We have identified seven classes of ATP-competitive small-molecular inhibitors of protein kinase CK2 using computer-based rational design approach.

Protein kinase CK2 (formerly known as casein kinase 2 or II) is a ubiquitous, highly conserved serine/threonine kinase, and recent studies have shown that it can also phosphorylate tyrosine residues. CK2 phosphorylates > 300 substrates involved in DNA replication, gene transcription, signal transduction, and cell growth and apoptosis.

CK2 expression and activity are up-regulated in blood tumors, including multiple myeloma and leukemia, and in solid tumors, including kidney, mammary gland, lung, prostate, and head and neck cancers. While the precise roles of CK2 in tumorigenesis are still not completely understood, anti-apoptosis functions of CK2 through the regulation of tumor suppressor and oncogene activity have been suggested.

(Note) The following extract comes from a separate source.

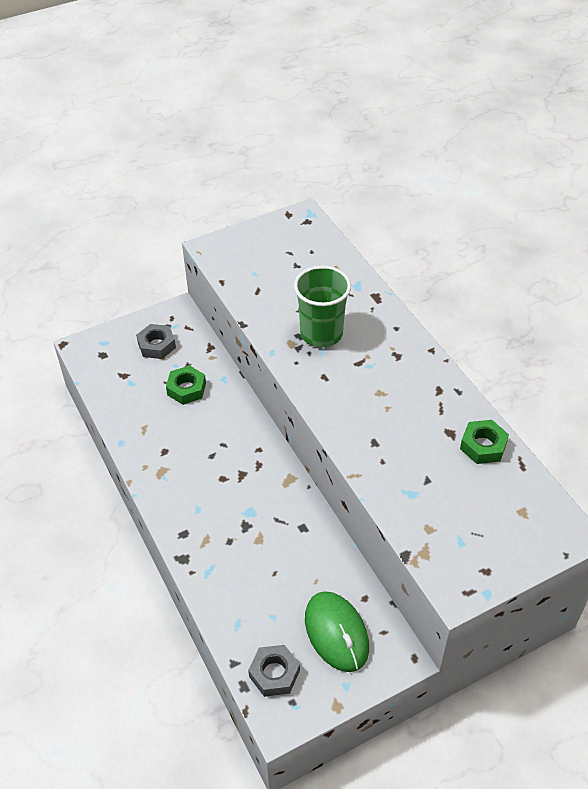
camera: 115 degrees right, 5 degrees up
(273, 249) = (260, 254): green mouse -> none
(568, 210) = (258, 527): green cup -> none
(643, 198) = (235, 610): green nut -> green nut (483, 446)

Also, recently have been reported that CK2 is a target protein for glomerulonephritis (GN) therapy, supported by experiments showing that administration of an antisense oligodeoxynucleotide against CK2 or low-molecular weight CK2-specific inhibitors effectively prevented progression of the renal disease in a rat model of GN. It has also been revealed that some viruses use CK2 to phosphorylate functionally critical proteins encoded in their genome; consequently, the important role of CK2 in the development of viral infections has been shown. In addition, new data provide evidence of the key role of CK2 in mediation of growth factor effects in normal and pathological angiogenesis, CK2 inhibitors significantly decrease oxygen-induced retinal neovascularization in mice and could be successfully used for therapy of proliferative retinopathies, for example, in diabetes.

Taking into account these facts, nowadays CK2 is considered as druggable protein kinase target and could be used for the development of antitumor, antiviral and anti-inflammatory drugs. Therefore the goal of our laboratory research is focused on the development new potent and selective inhibitors of protein kinase CK2.